Electromagnetic torque capabilities of permanent magnet flux-switching machine using modular rotor

Abstract

The use of a segmented rotor electric motor for lightweight electric vehicle applications has gained a lot of attention since the motor must have a high output torque and output power. Segmented rotor motors have performance indices that should be taken into consideration because not every machine is effective. Recently, permanent magnet flux switching machine (PMFSM) in salient rotor has become attractive for provide high torque and power. Undesirably, salient rotor inherited high iron loss and winding loss, Furthermore, PMFSM uses high PM volume and more flux leakage resulting in poor performance.

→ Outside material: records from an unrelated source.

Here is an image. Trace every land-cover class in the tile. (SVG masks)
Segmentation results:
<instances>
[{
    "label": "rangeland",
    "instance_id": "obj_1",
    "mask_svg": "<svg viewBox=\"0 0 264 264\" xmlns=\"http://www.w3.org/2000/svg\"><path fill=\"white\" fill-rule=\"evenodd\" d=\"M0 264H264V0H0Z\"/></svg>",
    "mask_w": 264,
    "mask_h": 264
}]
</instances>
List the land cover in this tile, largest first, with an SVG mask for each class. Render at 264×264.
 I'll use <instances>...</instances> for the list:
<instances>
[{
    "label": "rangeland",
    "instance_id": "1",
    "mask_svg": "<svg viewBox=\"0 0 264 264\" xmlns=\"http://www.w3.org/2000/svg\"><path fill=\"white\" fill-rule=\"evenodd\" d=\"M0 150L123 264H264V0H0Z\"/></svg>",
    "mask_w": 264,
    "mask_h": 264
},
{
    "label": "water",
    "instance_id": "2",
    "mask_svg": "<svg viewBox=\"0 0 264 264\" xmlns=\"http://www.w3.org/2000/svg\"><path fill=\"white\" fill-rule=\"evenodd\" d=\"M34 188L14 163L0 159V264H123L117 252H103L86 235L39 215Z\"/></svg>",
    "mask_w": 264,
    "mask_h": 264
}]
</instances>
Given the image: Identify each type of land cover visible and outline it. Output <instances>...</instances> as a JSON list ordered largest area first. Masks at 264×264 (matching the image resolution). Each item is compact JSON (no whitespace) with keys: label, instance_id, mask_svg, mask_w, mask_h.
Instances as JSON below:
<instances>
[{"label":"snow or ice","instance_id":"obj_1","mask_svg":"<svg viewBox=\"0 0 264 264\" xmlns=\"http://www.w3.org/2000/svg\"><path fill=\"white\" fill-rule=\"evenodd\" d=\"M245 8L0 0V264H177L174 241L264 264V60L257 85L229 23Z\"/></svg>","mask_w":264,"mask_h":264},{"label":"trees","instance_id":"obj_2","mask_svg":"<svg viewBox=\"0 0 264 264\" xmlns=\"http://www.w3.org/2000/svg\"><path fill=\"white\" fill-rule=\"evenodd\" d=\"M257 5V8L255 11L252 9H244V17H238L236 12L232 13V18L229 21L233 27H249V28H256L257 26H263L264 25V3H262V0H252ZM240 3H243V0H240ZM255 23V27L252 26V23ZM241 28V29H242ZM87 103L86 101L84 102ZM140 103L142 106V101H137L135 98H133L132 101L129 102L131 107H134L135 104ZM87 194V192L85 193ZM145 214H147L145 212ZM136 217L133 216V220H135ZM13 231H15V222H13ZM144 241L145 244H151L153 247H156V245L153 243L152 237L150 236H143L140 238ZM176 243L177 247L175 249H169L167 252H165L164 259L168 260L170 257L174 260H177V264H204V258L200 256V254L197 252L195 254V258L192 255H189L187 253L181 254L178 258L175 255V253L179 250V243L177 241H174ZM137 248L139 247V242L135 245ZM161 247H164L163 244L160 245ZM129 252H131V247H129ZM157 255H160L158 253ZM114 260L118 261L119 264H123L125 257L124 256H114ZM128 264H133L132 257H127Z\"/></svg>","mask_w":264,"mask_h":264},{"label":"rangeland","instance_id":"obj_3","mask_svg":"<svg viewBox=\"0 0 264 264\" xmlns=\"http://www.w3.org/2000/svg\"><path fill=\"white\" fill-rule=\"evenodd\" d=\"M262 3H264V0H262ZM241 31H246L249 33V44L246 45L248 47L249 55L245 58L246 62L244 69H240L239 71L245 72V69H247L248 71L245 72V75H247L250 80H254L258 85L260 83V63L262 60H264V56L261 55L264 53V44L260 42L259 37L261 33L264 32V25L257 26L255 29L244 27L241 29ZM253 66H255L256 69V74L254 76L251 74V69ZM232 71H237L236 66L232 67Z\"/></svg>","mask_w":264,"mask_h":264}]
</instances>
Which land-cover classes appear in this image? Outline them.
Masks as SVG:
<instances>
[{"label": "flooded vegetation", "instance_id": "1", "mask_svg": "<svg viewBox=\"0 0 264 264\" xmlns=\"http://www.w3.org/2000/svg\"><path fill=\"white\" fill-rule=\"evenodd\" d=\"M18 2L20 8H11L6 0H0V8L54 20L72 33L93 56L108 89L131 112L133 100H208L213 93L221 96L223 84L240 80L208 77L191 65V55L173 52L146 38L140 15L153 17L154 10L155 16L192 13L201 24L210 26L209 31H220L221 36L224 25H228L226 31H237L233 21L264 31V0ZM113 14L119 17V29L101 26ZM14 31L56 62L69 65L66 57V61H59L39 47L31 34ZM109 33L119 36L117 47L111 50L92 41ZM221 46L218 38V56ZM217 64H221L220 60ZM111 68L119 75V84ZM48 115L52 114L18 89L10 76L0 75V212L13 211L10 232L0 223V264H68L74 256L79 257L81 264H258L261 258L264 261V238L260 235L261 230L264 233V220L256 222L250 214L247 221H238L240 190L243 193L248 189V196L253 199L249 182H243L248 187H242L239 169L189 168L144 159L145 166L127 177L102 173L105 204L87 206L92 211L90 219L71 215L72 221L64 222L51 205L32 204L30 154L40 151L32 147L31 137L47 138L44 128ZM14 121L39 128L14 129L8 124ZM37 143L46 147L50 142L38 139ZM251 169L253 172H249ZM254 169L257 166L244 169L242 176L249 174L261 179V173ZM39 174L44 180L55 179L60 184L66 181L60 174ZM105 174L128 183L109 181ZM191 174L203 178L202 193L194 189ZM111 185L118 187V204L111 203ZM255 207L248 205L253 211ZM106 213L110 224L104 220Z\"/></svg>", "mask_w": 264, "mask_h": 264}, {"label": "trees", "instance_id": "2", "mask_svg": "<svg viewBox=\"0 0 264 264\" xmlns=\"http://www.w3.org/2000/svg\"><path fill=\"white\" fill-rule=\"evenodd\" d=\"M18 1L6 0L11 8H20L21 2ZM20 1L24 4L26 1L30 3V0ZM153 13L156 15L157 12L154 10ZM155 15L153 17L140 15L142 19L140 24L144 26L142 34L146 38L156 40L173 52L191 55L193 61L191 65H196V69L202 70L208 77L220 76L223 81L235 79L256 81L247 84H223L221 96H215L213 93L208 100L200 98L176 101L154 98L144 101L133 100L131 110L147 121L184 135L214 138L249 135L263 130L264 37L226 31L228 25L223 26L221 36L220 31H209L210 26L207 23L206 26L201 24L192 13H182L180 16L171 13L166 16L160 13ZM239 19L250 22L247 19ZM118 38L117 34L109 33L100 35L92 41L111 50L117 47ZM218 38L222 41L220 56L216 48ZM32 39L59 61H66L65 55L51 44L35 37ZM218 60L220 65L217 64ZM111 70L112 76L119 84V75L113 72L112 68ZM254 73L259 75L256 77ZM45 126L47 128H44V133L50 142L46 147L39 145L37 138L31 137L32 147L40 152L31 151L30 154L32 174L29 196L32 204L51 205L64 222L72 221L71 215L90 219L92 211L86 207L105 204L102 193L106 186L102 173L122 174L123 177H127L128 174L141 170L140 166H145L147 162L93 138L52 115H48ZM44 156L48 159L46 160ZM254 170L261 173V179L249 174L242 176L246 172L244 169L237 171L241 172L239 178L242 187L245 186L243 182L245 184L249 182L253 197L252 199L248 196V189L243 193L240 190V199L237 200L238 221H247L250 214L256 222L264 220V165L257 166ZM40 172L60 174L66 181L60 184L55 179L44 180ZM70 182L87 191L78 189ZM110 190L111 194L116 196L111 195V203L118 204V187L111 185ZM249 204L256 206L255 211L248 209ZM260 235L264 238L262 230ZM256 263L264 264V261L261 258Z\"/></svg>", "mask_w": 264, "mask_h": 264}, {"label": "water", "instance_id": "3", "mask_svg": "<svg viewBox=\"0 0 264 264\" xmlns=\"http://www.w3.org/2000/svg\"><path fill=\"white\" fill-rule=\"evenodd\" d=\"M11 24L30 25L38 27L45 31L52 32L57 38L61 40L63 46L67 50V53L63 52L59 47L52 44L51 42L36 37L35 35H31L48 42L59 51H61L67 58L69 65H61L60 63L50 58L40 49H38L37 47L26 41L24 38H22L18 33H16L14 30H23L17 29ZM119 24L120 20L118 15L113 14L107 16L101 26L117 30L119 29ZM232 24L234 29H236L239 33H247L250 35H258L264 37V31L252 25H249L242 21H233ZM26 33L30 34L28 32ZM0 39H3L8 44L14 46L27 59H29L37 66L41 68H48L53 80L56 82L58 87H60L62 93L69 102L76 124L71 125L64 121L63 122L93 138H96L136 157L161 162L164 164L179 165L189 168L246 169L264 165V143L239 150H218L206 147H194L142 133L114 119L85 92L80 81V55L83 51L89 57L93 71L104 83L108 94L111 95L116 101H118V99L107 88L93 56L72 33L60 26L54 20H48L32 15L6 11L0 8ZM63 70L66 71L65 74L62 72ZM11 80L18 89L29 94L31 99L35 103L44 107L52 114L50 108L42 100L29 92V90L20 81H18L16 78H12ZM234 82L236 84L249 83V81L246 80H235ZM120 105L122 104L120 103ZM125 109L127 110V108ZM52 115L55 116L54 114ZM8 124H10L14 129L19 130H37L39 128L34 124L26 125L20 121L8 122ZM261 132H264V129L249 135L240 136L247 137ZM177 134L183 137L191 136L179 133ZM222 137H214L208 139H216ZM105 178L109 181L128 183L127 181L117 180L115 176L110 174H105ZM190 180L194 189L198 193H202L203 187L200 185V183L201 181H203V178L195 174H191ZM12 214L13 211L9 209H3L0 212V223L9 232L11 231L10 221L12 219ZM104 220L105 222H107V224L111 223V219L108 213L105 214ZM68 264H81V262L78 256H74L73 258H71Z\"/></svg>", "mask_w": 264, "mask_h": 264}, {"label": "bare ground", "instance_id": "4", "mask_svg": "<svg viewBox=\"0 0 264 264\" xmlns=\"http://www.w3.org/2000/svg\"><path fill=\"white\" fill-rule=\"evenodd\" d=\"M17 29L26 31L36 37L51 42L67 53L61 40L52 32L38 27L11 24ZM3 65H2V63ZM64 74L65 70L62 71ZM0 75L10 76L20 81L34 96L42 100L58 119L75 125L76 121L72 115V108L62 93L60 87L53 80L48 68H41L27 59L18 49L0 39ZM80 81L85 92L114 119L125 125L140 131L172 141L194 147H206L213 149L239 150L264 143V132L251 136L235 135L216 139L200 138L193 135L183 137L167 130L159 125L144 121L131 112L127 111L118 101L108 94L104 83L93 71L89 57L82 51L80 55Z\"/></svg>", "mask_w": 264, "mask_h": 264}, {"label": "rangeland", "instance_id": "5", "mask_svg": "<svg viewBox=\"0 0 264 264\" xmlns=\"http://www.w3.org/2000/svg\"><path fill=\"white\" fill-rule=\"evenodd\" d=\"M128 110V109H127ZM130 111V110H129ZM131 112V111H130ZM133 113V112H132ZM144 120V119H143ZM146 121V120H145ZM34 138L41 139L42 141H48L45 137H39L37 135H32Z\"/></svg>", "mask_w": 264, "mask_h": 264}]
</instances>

This paper deals with a novel structure of modular rotor PMFSM with non-overlapping winding with minimal iron loss, high torque and high power. 2D finite element analysis (FEA) is used to investigate the performance of proposed motor in JMAG Designer 14.1. Three-phase operation of 12S/10P modular rotor PMFSM was designed and analysed based on the cogging torque, induced back emf, output torque and output power performances. The proposed motor securing the initial torque of 33.30 Nm and power of 12Kw at maximum current density of 30Arms/mm2. From the result it is concluded that modular rotor based PMFSM motor is suitable for light weight electric vehicles.